A Fresher’s guide to the University of Manchester
Congratulations, you’re heading off to UoM!
The next phase of your life is about to begin, but don’t worry! Although daunting at first, you will grow to love being at university and, for many of you, living in a new city. I have spent ywo years living in Manchester, so here is my quick guide to help you all adapt and settle in.
The university itself
UoM has a pretty big campus, and I still am finding new buildings and cafes! The Student’s Union has recently been renovated, so be sure to check it out. The SU will be the central hub of the university during your first year as many events, information talks and amenities are located here. The Student Desk acts like a reception to go to if you have any issues or need to find a certain building; the Union shop is open throughout the day to offer cheap meal deals and UoM accessories, and there is now even a barber shop which offers £6 haircuts! And did I mention they have Starbucks? There is also now a new Union bar and restaurant for those times between lectures when you need to unwind and hang out with friends.
Student Services is located behind the SU building beside the Alan Gilberts Learning Commons and is where you can collect lost property, purchase a new student ID card (because you will probably lose it at least once during your degree), and find lots of information and guidance on the university’s facilities.
Food on campus
The cafes on campus are excellent for students because they subsidise their meals and drinks. You will find them dotted all over campus, especially in the larger buildings such as Sam Alex, Whitworth and Uni Place, but also in the libraries and learning spaces. A particular favourite of mine is the café in the Learning Commons beside the SU, as you can bring your drinks with you to the upper study levels.

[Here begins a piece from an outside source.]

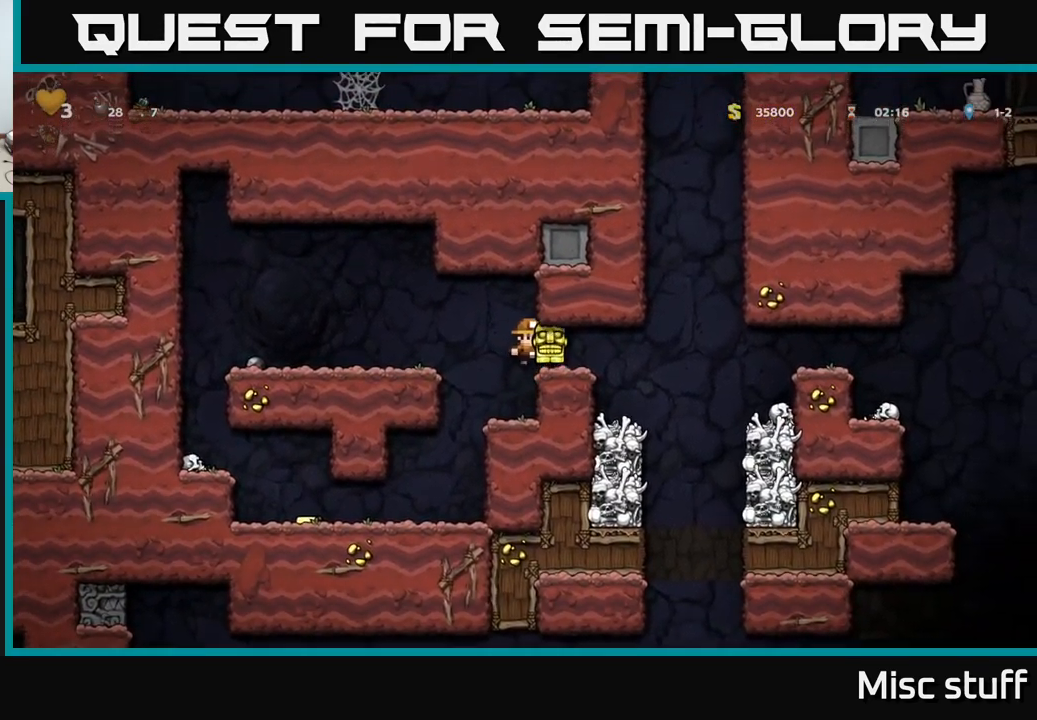
{"buttons": [], "left_stick": "center", "events": [[67, "DPAD_RIGHT", "up"], [400, "DPAD_RIGHT", "down"], [467, "DPAD_RIGHT", "up"]]}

Maybe it’s because I come from a small village where public transport is non-existent, but I am still to this day amazed at the bus routes through Manchester. Stagecoach is the more popular form of transport to get for students because they offer a student bus pass for the year or for one semester. The annual pass is currently £250 and I strongly recommend you purchase it if you live in the likes of Fallowfield.
A bus arrives every 5-10 minutes during the weekdays and with your bus pass, there is no need to dig around your bag and pockets for loose change. Also, it works out cheaper than paying for a bus fare every time you get on a bus. There is a bus stop right outside the SU, Uni Place, and most halls of residence. But if you would rather walk or cycle, a bus fare on the Stagecoach Magic Bus is only £1.50 each way, from Didsbury to Piccadilly Gardens and vice versa.
Manchester is a city buzzing with music, dancing and laughter so you will not struggle to find a club, bar or pub that doesn’t tickle your fancy. The city centre is more expensive to party and go out in, for example, in the likes of Deansgate locks, but there are places such as Factory, Fifth, Gay Village and student bars on campus where you can have a good time and not break the bank. Factory offers £1 entry on certain weeknights and Squirrels Bar in Fallowfield serve £1.70 pints!
Also, keep an eye out for gigs and special events being held across the city. The SU generally keeps you informed about the upcoming gigs they will be hosting, but other establishments in the Northern Quarter host an array of musicians, bands and comedians. Matt and Phreds is a jazz and blues bar which holds open mic nights with their house band, and invites musicians from the audience to get up on stage to perform with them!
Events and the Arts
When you are registered as a student, you will be directed to the MyManchester website where you will find your timetable, module resources and uni email. But you will also be able to use this platform to look up what is happening at the uni and in Manchester that week, month or even year! There are tours of the city and university held almost on a weekly basis, library tours (which I highly recommend!), exhibitions in the Whitworth Art Gallery beside the SU, and student-led plays and performances. And speaking of the theatre, if you love theatrical performances, the Palace Theatre and Opera House in the city centre and the Lowry Theatre in Salford always have something new to showcase. Better yet, all offer student discounts on tickets!
Where to live next year?
Whether you enjoy your experience in halls or not, moving out can be a stressful and nervous time. There are many options, however, for you choose from in terms of accommodation in the second and third years. If you want to live in private accommodation near the university, the accommodation office located beside the Whitworth Art Gallery on Oxford Road can help you! Just visit their office or email them your queries (you can find their contact details through MyManchester) and they will be happy to help.
If you and some of your friends want to find a house or flat share, Manchester Student Homes is an organisation that works like a letting agent. They will help you find affordable student properties and act as a go-between almost between the tenants and the landlord during this process. They can check contracts and provide a neutral environment for both parties to talk and discuss rent/deposits. Manchester Student Homes also do not charge commission fees because it is a free, university-run housing service for students. Again, check online through MyManchester or Google for their website or drop by their office in Fallowfield on the Wilmslow Road beside Owens Park.
That’s all my advice, for now; have a fantastic time at Freshers and I hope you enjoy Manchester as much as I do!